Moreover, not requiring the State to prove that the defendant
exclusively possessed the misappropriated property in embezzlement cases is
consistent with authority in other jurisdictions. See State v. Sutton, 280 S.E.2d 751, 754 (N.C. Ct. App.
1981); Hovee v. State, 596 P.2d 1127, 1131 (Wyo. 1979); Evans v. State, 343 So.2d 557, 560
(Ala. Crim. App. 1977). The
evidence in this case is sufficient to support the jury's finding that Willette
was guilty of the theft. Hernandez, 1998 ME 73, ¶ 2, 708
A.2d at 1026-27.
II.
[¶11] Willette also contends that the court
erroneously excluded from evidence two evaluations of her performance as an
employee. We review a trial
court's decision to exclude evidence for an abuse of discretion or clear
error. State v. Tomah, 1999 ME 109, ¶ 7, 736
A.2d 1047, 1050.
[¶12] The trial court excluded both
performance reviews as irrelevant.
Willette offered the first evaluation to prove that she was a good
employee. Because the evaluation
pertains to Willette's employment conduct prior to 1992, long before the thefts
occurred, its exclusion by the court was not error.

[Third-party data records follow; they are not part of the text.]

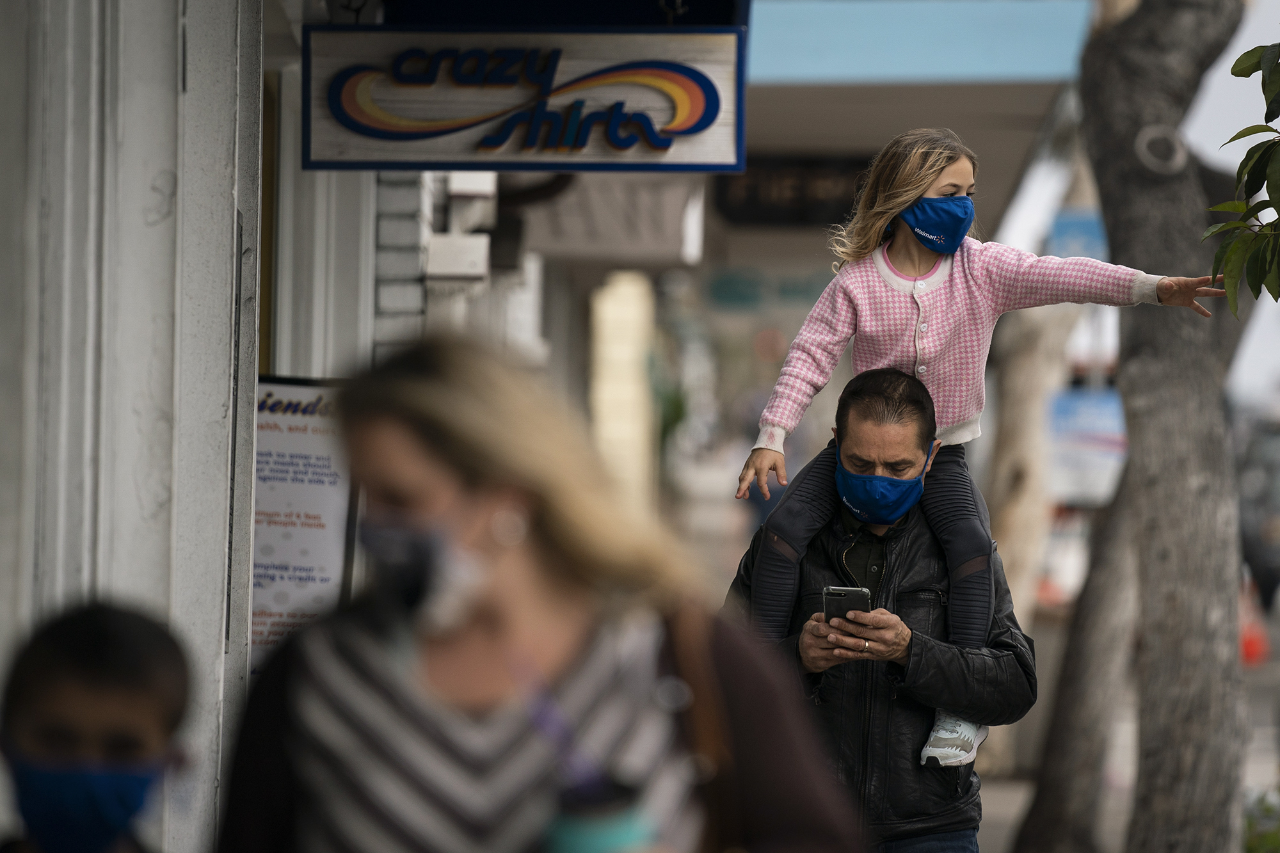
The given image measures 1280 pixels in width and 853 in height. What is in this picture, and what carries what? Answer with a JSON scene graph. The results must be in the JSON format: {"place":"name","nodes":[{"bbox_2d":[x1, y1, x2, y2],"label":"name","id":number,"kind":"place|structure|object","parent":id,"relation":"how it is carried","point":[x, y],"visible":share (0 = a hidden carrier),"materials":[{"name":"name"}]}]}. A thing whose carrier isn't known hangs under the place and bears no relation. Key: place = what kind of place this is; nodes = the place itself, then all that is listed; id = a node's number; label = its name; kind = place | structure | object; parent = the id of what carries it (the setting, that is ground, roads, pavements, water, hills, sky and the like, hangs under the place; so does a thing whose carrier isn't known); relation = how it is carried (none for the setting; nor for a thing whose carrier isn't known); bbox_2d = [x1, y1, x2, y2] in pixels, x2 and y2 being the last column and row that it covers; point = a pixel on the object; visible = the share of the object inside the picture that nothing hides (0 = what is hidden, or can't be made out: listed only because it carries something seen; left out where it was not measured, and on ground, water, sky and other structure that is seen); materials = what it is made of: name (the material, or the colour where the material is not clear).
{"place":"outdoors","nodes":[
{"label":"outdoors","id":0,"kind":"place"},
{"bbox_2d":[0,0,671,852],"label":"building","id":1,"kind":"structure","parent":0,"point":[174,205],"materials":[{"name":"grey paint"}]},
{"bbox_2d":[250,375,355,678],"label":"poster","id":2,"kind":"object","parent":1,"relation":"attached to","point":[312,508],"visible":0.64,"materials":[{"name":"white paper"}]},
{"bbox_2d":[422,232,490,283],"label":"electrical box","id":3,"kind":"object","parent":1,"relation":"attached to","point":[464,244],"visible":0.96,"materials":[{"name":"white"}]},
{"bbox_2d":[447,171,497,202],"label":"electrical box","id":4,"kind":"object","parent":1,"relation":"attached to","point":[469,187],"visible":0.65,"materials":[{"name":"white"}]},
{"bbox_2d":[299,25,744,172],"label":"shop sign","id":5,"kind":"object","parent":1,"relation":"attached to","point":[464,157],"visible":0.98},
{"bbox_2d":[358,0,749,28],"label":"awning","id":6,"kind":"object","parent":1,"relation":"attached to","point":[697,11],"visible":0.69,"materials":[{"name":"blue"}]},
{"bbox_2d":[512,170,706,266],"label":"awning","id":7,"kind":"object","parent":1,"relation":"attached to","point":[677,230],"visible":0.56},
{"bbox_2d":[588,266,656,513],"label":"yellow column","id":8,"kind":"structure","parent":0,"point":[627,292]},
{"bbox_2d":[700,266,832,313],"label":"green sign","id":9,"kind":"object","parent":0,"point":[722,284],"visible":0.68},
{"bbox_2d":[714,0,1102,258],"label":"building","id":10,"kind":"structure","parent":0,"point":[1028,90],"materials":[{"name":"paint"}]},
{"bbox_2d":[712,153,872,226],"label":"hanging sign","id":11,"kind":"object","parent":10,"relation":"hanging from","point":[757,195],"visible":0.68,"materials":[{"name":"black"}]},
{"bbox_2d":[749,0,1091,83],"label":"blue awning","id":12,"kind":"object","parent":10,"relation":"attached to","point":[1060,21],"visible":0.82,"materials":[{"name":"blue"}]},
{"bbox_2d":[972,605,1279,852],"label":"pavement","id":13,"kind":"structure","parent":0,"point":[1263,697],"materials":[{"name":"grey concrete"}]},
{"bbox_2d":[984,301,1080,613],"label":"tree trunk","id":14,"kind":"object","parent":13,"relation":"on","point":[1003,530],"visible":0.46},
{"bbox_2d":[1065,0,1255,852],"label":"tree","id":15,"kind":"object","parent":13,"relation":"on","point":[1108,90],"visible":0.98,"materials":[{"name":"plant"}]},
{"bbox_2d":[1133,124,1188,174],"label":"tree knot","id":16,"kind":"object","parent":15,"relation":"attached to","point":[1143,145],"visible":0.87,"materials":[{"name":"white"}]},
{"bbox_2d":[1238,581,1269,666],"label":"traffic cone","id":17,"kind":"object","parent":13,"relation":"on","point":[1250,645],"visible":0.56,"materials":[{"name":"orange"}]},
{"bbox_2d":[1232,409,1279,612],"label":"car","id":18,"kind":"object","parent":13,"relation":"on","point":[1276,438],"visible":0.49,"materials":[{"name":"grey"}]},
{"bbox_2d":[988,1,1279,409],"label":"sky","id":19,"kind":"structure","parent":0,"point":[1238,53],"materials":[{"name":"white"}]},
{"bbox_2d":[1206,37,1279,314],"label":"tree branch","id":20,"kind":"object","parent":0,"point":[1236,73],"visible":1,"materials":[{"name":"green plant"}]},
{"bbox_2d":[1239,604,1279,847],"label":"road","id":21,"kind":"structure","parent":0,"point":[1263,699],"materials":[{"name":"grey concrete"}]},
{"label":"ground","id":22,"kind":"structure","parent":0},
{"bbox_2d":[0,599,196,852],"label":"child","id":23,"kind":"object","parent":22,"relation":"on","point":[101,648],"visible":1},
{"bbox_2d":[208,336,862,852],"label":"woman","id":24,"kind":"object","parent":22,"relation":"on","point":[452,491],"visible":0.98},
{"bbox_2d":[545,780,652,852],"label":"cup","id":25,"kind":"object","parent":24,"relation":"in","point":[597,836],"visible":0.93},
{"bbox_2d":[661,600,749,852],"label":"shoulder bag","id":26,"kind":"object","parent":24,"relation":"hanging from","point":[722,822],"visible":0.71,"materials":[{"name":"brown leather"}]},
{"bbox_2d":[718,364,1031,852],"label":"man","id":27,"kind":"object","parent":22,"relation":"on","point":[880,396],"visible":0.86},
{"bbox_2d":[820,585,873,625],"label":"smartphone","id":28,"kind":"object","parent":27,"relation":"in","point":[838,595],"visible":0.7,"materials":[{"name":"black"}]},
{"bbox_2d":[730,126,1221,773],"label":"girl","id":29,"kind":"object","parent":27,"relation":"on","point":[890,282],"visible":0.68},
{"bbox_2d":[1045,208,1109,261],"label":"blue sign","id":30,"kind":"object","parent":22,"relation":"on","point":[1073,222],"visible":0.43,"materials":[{"name":"blue"}]},
{"bbox_2d":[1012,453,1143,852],"label":"tree trunk","id":31,"kind":"object","parent":22,"relation":"on","point":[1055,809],"visible":0.68,"materials":[{"name":"plant"}]},
{"bbox_2d":[1045,386,1127,507],"label":"blue sign","id":32,"kind":"object","parent":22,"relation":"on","point":[1115,451],"visible":0.56,"materials":[{"name":"blue"}]},
{"bbox_2d":[1241,784,1279,852],"label":"shrub","id":33,"kind":"object","parent":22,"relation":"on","point":[1268,839],"visible":0.7,"materials":[{"name":"green plant"}]}
]}

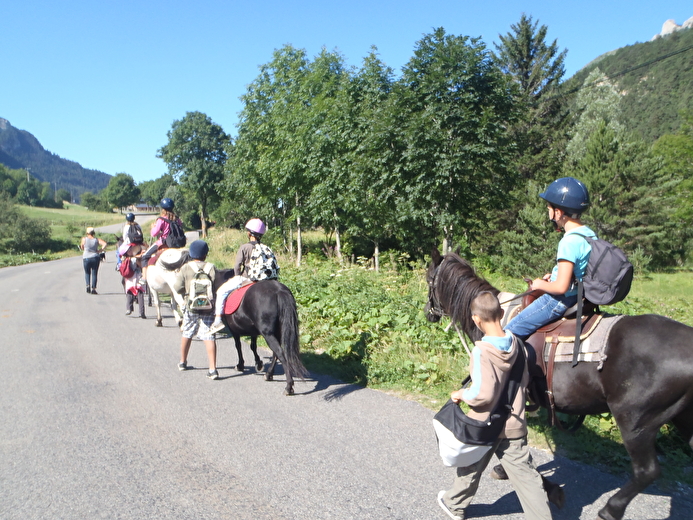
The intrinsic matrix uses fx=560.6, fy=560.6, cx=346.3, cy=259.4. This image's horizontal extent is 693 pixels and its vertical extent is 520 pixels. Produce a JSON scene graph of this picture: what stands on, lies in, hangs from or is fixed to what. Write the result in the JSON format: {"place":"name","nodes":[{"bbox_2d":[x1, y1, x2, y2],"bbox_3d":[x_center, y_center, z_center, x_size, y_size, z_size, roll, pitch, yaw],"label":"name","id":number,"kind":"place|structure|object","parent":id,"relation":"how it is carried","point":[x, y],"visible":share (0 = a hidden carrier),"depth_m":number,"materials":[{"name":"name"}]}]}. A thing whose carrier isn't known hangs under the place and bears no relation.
{"place":"outdoors","nodes":[
{"label":"outdoors","id":0,"kind":"place"},
{"bbox_2d":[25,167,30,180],"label":"utility pole","id":1,"kind":"object","parent":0,"point":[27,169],"visible":0.45,"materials":[{"name":"brown wood"}]},
{"bbox_2d":[0,115,113,197],"label":"mountain","id":2,"kind":"structure","parent":0,"point":[9,163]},
{"bbox_2d":[0,203,126,266],"label":"grass field","id":3,"kind":"structure","parent":0,"point":[93,213],"materials":[{"name":"green plant"}]},
{"bbox_2d":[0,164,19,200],"label":"tree","id":4,"kind":"object","parent":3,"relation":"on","point":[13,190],"visible":0.94,"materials":[{"name":"green plant"}]},
{"bbox_2d":[0,198,53,254],"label":"shrub","id":5,"kind":"object","parent":3,"relation":"on","point":[22,236],"visible":0.99,"depth_m":36.60,"materials":[{"name":"green plant"}]},
{"bbox_2d":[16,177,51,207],"label":"tree","id":6,"kind":"object","parent":3,"relation":"on","point":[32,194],"visible":0.97,"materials":[{"name":"green plant"}]},
{"bbox_2d":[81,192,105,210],"label":"tree","id":7,"kind":"object","parent":3,"relation":"on","point":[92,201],"visible":0.91,"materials":[{"name":"green plant"}]},
{"bbox_2d":[102,172,139,211],"label":"tree","id":8,"kind":"object","parent":3,"relation":"on","point":[118,182],"visible":0.99,"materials":[{"name":"green plant"}]},
{"bbox_2d":[126,202,159,212],"label":"building","id":9,"kind":"structure","parent":0,"point":[144,207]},
{"bbox_2d":[137,174,175,208],"label":"tree","id":10,"kind":"object","parent":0,"point":[157,192],"visible":0.75,"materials":[{"name":"green plant"}]},
{"bbox_2d":[0,0,692,185],"label":"sky","id":11,"kind":"structure","parent":0,"point":[207,2],"materials":[{"name":"blue"}]},
{"bbox_2d":[0,240,692,519],"label":"road","id":12,"kind":"structure","parent":0,"point":[192,481],"materials":[{"name":"grey asphalt"}]},
{"bbox_2d":[79,227,106,293],"bbox_3d":[-7.145,0.024,15.731,0.668,1.740,0.831,-4,7,-32],"label":"woman","id":13,"kind":"object","parent":12,"relation":"on","point":[92,264],"visible":0.97,"depth_m":15.54},
{"bbox_2d":[118,242,146,317],"bbox_3d":[-4.397,0.430,11.534,0.623,1.666,0.689,-4,7,-32],"label":"child","id":14,"kind":"object","parent":12,"relation":"on","point":[141,310],"visible":0.65,"depth_m":11.40},
{"bbox_2d":[119,255,136,277],"bbox_3d":[-4.682,0.141,12.042,0.467,0.456,0.535,-4,7,-32],"label":"backpack","id":15,"kind":"object","parent":14,"relation":"on","point":[128,267],"visible":0.8,"depth_m":11.85,"materials":[{"name":"red fabric"}]},
{"bbox_2d":[138,245,190,324],"bbox_3d":[-3.552,0.412,10.887,0.817,1.562,2.501,-4,7,-32],"label":"white horse","id":16,"kind":"object","parent":12,"relation":"on","point":[152,277],"visible":0.59,"depth_m":10.37},
{"bbox_2d":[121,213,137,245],"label":"person","id":17,"kind":"object","parent":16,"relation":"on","point":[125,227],"visible":0.51,"depth_m":13.84},
{"bbox_2d":[126,223,142,243],"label":"backpack","id":18,"kind":"object","parent":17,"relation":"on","point":[137,233],"visible":0.72,"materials":[{"name":"fabric"}]},
{"bbox_2d":[140,198,183,281],"bbox_3d":[-3.520,-0.403,10.774,0.771,1.650,0.720,-6,9,-43],"label":"child","id":19,"kind":"object","parent":16,"relation":"on","point":[162,230],"visible":0.55,"depth_m":10.62},
{"bbox_2d":[163,217,186,247],"bbox_3d":[-3.447,-0.522,11.156,0.528,0.608,0.611,-4,7,-32],"label":"backpack","id":20,"kind":"object","parent":19,"relation":"on","point":[178,242],"visible":0.79,"depth_m":10.99,"materials":[{"name":"fabric"}]},
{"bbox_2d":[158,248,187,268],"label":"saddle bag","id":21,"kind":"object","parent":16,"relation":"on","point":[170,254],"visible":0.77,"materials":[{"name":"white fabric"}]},
{"bbox_2d":[175,239,219,378],"bbox_3d":[-1.877,0.630,7.146,0.608,1.728,0.598,0,6,4],"label":"child","id":22,"kind":"object","parent":12,"relation":"on","point":[182,347],"visible":0.89,"depth_m":7.00},
{"bbox_2d":[186,263,214,311],"bbox_3d":[-1.862,0.346,7.107,0.382,0.573,0.500,-4,7,-32],"label":"backpack","id":23,"kind":"object","parent":22,"relation":"on","point":[200,296],"visible":0.95,"depth_m":6.96,"materials":[{"name":"fabric"}]},
{"bbox_2d":[213,272,304,392],"bbox_3d":[-1.280,0.849,7.374,0.884,1.327,2.270,-4,7,-32],"label":"black horse","id":24,"kind":"object","parent":12,"relation":"on","point":[280,338],"visible":0.73,"depth_m":6.83},
{"bbox_2d":[222,282,254,315],"bbox_3d":[-1.283,0.510,7.444,0.758,0.319,0.632,-4,7,-32],"label":"saddle pad","id":25,"kind":"object","parent":24,"relation":"on","point":[237,297],"visible":0.51,"depth_m":7.14,"materials":[{"name":"red fabric"}]},
{"bbox_2d":[209,219,269,333],"bbox_3d":[-1.324,0.175,7.256,0.645,1.509,0.730,2,7,21],"label":"child","id":26,"kind":"object","parent":25,"relation":"on","point":[257,229],"visible":0.54,"depth_m":7.16},
{"bbox_2d":[247,243,279,280],"bbox_3d":[-1.124,0.057,7.392,0.500,0.518,0.546,-4,7,-32],"label":"backpack","id":27,"kind":"object","parent":26,"relation":"attached to","point":[267,271],"visible":0.86,"depth_m":7.24,"materials":[{"name":"fabric"}]},
{"bbox_2d":[432,293,556,519],"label":"boy","id":28,"kind":"object","parent":12,"relation":"on","point":[492,350],"visible":0.98,"depth_m":3.40},
{"bbox_2d":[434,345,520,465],"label":"bag","id":29,"kind":"object","parent":28,"relation":"on","point":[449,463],"visible":0.9,"depth_m":3.37,"materials":[{"name":"black fabric"}]},
{"bbox_2d":[425,246,692,519],"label":"black horse","id":30,"kind":"object","parent":12,"relation":"on","point":[446,270],"visible":0.76,"depth_m":3.79},
{"bbox_2d":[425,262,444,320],"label":"bridle","id":31,"kind":"object","parent":30,"relation":"attached to","point":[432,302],"visible":0.41,"depth_m":5.13,"materials":[{"name":"black leather"}]},
{"bbox_2d":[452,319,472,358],"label":"lead rope","id":32,"kind":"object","parent":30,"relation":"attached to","point":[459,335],"visible":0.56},
{"bbox_2d":[499,303,620,366],"bbox_3d":[1.612,0.549,4.373,0.831,0.402,0.972,-4,7,-32],"label":"saddle pad","id":33,"kind":"object","parent":30,"relation":"on","point":[568,351],"visible":0.49,"depth_m":4.01,"materials":[{"name":"fabric"}]},
{"bbox_2d":[507,291,600,371],"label":"saddle","id":34,"kind":"object","parent":33,"relation":"on","point":[544,331],"visible":0.43,"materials":[{"name":"brown leather"}]},
{"bbox_2d":[501,179,596,354],"bbox_3d":[1.540,0.073,4.219,0.665,1.381,0.613,-2,7,-16],"label":"child","id":35,"kind":"object","parent":34,"relation":"on","point":[560,216],"visible":0.7,"depth_m":4.12},
{"bbox_2d":[577,231,633,306],"bbox_3d":[1.908,0.053,4.168,0.481,0.504,0.520,-4,7,-32],"label":"backpack","id":36,"kind":"object","parent":35,"relation":"attached to","point":[624,284],"visible":0.73,"depth_m":4.00,"materials":[{"name":"grey fabric"}]},
{"bbox_2d":[203,232,692,490],"label":"grass verge","id":37,"kind":"structure","parent":0,"point":[677,318],"materials":[{"name":"green plant"}]},
{"bbox_2d":[159,111,231,236],"label":"tree","id":38,"kind":"object","parent":37,"relation":"on","point":[185,127],"visible":0.97,"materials":[{"name":"green plant"}]},
{"bbox_2d":[227,44,345,262],"bbox_3d":[-2.022,-3.668,21.381,4.910,8.252,5.053,-4,7,-32],"label":"tree","id":39,"kind":"object","parent":37,"relation":"on","point":[302,54],"visible":0.88,"depth_m":20.35,"materials":[{"name":"green plant"}]},
{"bbox_2d":[325,48,403,268],"bbox_3d":[0.588,-3.110,18.872,3.866,7.377,3.937,-4,7,-32],"label":"tree","id":40,"kind":"object","parent":37,"relation":"on","point":[376,249],"visible":0.86,"depth_m":18.18,"materials":[{"name":"green plant"}]},
{"bbox_2d":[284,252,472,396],"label":"shrub","id":41,"kind":"object","parent":37,"relation":"on","point":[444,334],"visible":0.44,"depth_m":8.91,"materials":[{"name":"green plant"}]},
{"bbox_2d":[390,27,521,260],"bbox_3d":[3.136,-3.059,17.092,4.237,7.506,4.265,-4,7,-32],"label":"tree","id":42,"kind":"object","parent":37,"relation":"on","point":[459,140],"visible":0.98,"depth_m":16.12,"materials":[{"name":"green plant"}]},
{"bbox_2d":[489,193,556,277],"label":"conifer tree","id":43,"kind":"object","parent":37,"relation":"on","point":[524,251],"visible":0.61,"depth_m":15.96,"materials":[{"name":"green plant"}]},
{"bbox_2d":[492,14,571,182],"bbox_3d":[8.103,-5.556,25.434,4.705,11.037,4.791,4,8,33],"label":"conifer tree","id":44,"kind":"object","parent":37,"relation":"on","point":[530,58],"visible":0.58,"depth_m":24.36,"materials":[{"name":"plant"}]},
{"bbox_2d":[566,71,624,162],"bbox_3d":[12.347,-4.724,27.909,3.897,9.184,4.041,3,7,28],"label":"tree","id":45,"kind":"object","parent":37,"relation":"on","point":[581,128],"visible":0.46,"depth_m":27.01,"materials":[{"name":"green plant"}]},
{"bbox_2d":[571,121,675,267],"bbox_3d":[9.523,-2.202,19.812,4.027,5.728,4.025,4,8,34],"label":"conifer tree","id":46,"kind":"object","parent":37,"relation":"on","point":[624,185],"visible":0.7,"depth_m":19.06,"materials":[{"name":"plant"}]},
{"bbox_2d":[650,109,692,266],"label":"tree","id":47,"kind":"object","parent":37,"relation":"on","point":[692,182],"visible":0.96,"depth_m":21.36,"materials":[{"name":"green plant"}]},
{"bbox_2d":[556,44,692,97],"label":"power line","id":48,"kind":"object","parent":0,"point":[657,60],"visible":0.94,"depth_m":25.97,"materials":[{"name":"metal"}]},
{"bbox_2d":[563,18,692,143],"label":"hill","id":49,"kind":"structure","parent":0,"point":[673,72],"materials":[{"name":"green plant"}]},
{"bbox_2d":[655,17,692,38],"label":"rock outcrop","id":50,"kind":"object","parent":49,"relation":"on","point":[667,22],"visible":0.46,"materials":[{"name":"stone"}]}
]}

[¶13] The second evaluation, prepared in
January of 1998, was closer in time to the thefts, but also was also properly
excluded. The evaluation is
hearsay, and Willette did not argue at trial its admissibility as either a
business record, M.R. Evid. 803(6), or an admission by a party opponent. M.R. Evid. 801(d)(2).[3] Moreover, Willette's supervisor
testified in the case and could have been asked about her observations of
Willette's performance as a clerk.
[¶14] Willette also contends that the
performance evaluations are character evidence offered to show her reputation
for honesty. "Evidence of a
person's character or a trait of good character is not admissible for the
purpose of proving that the person acted in conformity therewith on a
particular occasion, except . . . evidence of a pertinent trait of character
offered by an accused, or by the prosecution to rebut the same." M.R. Evid. 404(a). Although Willette argues the
performance evaluations exemplify her character, such evidence is limited to
proof by reputation testimony.[4] See State v. Wells, 423 A.2d 221, 227
(Me. 1980).
[¶15] In limited
circumstances, where character is an essential element of a charge, "proof may
also be made of specific instances of that person's conduct." M.R. Evid. 405(b). Even assuming, arguendo, that the crime of
theft puts Willette's character "in issue," Willette offered the evaluations,
not to prove specific instances of Willette's honest conduct, but to show that
she was a "good employee." Accordingly,
the trial court neither erred nor acted beyond its discretion in excluding the
evaluations as character evidence.
The entry is:
Judgment
affirmed.
Attorneys for State:
Leanne
Robbin, Assistant Atty. General (orally)
6
State House Station
Augusta,
ME 04333-0006
Attorney
for defendant:
Caroline
J. Gardner, Esq. (orally)
80
Exchange Street
Portland,
ME 04101
[1] 17-A M.R.S.A. § 353(1)
provides:
A person is
guilty of theft if he obtains
or exercises unauthorized control over the property of another with intent to
deprive him thereof.
[2] According to office
procedure, every transaction must be entered in the computer system. Following the entry of a financial
transaction, the computer produces receipts for both the customer and the
court's file, and creates a record of the transaction on a central financial
program, which, in turn, compiles master lists of financial transactions for a
particular time period. The
receipt and record each identify the docket number, the clerk who completed the
transaction, and whether the fee was paid by cash or check.
[3] Admissions by
government employees in criminal cases generally do not fall within the section
801(d)(2) exception to the hearsay rule.
State v. Therriault, 485 A.2d 986, 992 (Me. 1984).
[4] Rule 405(a) provides,
"[i]n all cases in which evidence of character or a trait of character of a
person is admissible, proof may be made by testimony as to reputation. On cross-examination, inquiry is
allowable into relevant specific instances of conduct." M.R. Evid. § 405(a).